## Given task:
Please give the lines of the entries below, from the line with "Page size: 2001x1125." up to and including the line with "title Die Screenshot", as a JSON list of strings with one string per line and blank lines left out.

## Entries from a data collection:

#####

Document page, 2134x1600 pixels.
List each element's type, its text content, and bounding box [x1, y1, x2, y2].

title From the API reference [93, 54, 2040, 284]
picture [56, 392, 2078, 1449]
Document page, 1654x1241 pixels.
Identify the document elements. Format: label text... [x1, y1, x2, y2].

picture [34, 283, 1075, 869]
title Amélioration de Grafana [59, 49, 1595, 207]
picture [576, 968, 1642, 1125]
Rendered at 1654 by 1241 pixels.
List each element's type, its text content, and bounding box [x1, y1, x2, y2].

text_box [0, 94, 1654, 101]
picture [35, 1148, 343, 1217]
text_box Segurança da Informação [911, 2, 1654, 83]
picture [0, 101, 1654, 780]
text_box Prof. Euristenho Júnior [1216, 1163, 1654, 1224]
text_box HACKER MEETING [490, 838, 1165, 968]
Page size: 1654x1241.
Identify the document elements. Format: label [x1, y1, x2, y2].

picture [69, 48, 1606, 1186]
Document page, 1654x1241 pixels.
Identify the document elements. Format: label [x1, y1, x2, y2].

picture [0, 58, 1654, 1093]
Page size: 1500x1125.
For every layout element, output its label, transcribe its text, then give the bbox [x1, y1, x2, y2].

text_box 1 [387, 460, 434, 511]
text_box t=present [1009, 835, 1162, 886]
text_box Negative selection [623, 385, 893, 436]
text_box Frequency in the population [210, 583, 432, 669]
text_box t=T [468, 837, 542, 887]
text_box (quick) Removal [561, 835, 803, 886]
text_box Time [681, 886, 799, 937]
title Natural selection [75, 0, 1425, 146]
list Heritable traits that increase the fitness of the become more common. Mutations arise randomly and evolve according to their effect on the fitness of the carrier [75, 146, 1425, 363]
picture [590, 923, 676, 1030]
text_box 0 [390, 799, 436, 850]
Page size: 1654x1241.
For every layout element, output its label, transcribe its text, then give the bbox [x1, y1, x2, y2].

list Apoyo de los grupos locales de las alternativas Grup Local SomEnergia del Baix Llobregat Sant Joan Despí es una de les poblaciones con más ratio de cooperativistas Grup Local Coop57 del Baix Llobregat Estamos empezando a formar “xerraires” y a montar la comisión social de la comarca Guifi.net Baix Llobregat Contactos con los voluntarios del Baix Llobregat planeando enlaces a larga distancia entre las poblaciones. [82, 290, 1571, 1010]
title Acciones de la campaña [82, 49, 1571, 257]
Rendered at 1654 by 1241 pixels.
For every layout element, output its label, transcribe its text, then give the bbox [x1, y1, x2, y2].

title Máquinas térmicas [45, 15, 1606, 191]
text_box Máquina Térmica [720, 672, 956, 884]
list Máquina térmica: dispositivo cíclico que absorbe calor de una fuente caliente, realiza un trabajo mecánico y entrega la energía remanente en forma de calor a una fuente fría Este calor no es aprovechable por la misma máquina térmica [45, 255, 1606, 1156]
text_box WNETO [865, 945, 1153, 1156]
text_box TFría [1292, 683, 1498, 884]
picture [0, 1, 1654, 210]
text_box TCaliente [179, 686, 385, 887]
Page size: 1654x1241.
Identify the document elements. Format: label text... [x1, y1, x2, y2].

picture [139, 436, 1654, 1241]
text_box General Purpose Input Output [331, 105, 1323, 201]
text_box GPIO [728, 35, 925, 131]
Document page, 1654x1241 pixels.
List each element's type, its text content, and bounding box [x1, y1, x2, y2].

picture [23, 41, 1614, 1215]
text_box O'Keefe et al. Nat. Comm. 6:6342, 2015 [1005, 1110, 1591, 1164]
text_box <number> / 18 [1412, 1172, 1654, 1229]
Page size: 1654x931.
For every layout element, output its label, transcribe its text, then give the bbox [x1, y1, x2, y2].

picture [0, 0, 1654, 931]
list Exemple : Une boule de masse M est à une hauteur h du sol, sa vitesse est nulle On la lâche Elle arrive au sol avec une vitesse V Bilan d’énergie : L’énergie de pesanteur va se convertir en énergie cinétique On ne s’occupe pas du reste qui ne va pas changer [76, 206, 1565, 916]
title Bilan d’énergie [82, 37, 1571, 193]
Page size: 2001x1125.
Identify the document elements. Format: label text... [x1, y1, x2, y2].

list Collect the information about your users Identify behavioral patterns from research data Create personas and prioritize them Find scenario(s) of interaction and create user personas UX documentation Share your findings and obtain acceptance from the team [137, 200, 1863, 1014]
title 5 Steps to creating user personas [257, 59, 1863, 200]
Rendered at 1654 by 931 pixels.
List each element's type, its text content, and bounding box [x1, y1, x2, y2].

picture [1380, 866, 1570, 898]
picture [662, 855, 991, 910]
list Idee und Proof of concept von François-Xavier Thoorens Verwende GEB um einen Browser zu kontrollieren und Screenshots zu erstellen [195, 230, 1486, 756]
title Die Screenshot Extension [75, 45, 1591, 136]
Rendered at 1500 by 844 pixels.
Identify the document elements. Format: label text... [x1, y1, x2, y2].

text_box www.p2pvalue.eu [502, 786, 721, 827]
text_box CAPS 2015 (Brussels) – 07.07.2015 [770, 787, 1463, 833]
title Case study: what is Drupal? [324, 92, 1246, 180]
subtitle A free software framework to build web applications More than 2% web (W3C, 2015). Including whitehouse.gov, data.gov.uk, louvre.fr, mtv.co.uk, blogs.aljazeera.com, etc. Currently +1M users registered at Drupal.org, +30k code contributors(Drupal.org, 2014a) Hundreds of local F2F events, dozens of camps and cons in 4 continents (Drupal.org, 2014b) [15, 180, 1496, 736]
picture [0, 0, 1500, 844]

#####

## Answer to the problem:
[
  "Page size: 2001x1125.",
  "Identify the document elements. Format: label text... [x1, y1, x2, y2].",
  "list Collect the information about your users Identify behavioral patterns from research data Create personas and prioritize them Find scenario(s) of interaction and create user personas UX documentation Share your findings and obtain acceptance from the team [137, 200, 1863, 1014]",
  "title 5 Steps to creating user personas [257, 59, 1863, 200]",
  "Rendered at 1654 by 931 pixels.",
  "List each element's type, its text content, and bounding box [x1, y1, x2, y2].",
  "picture [1380, 866, 1570, 898]",
  "picture [662, 855, 991, 910]",
  "list Idee und Proof of concept von François-Xavier Thoorens Verwende GEB um einen Browser zu kontrollieren und Screenshots zu erstellen [195, 230, 1486, 756]",
  "title Die Screenshot Extension [75, 45, 1591, 136]"
]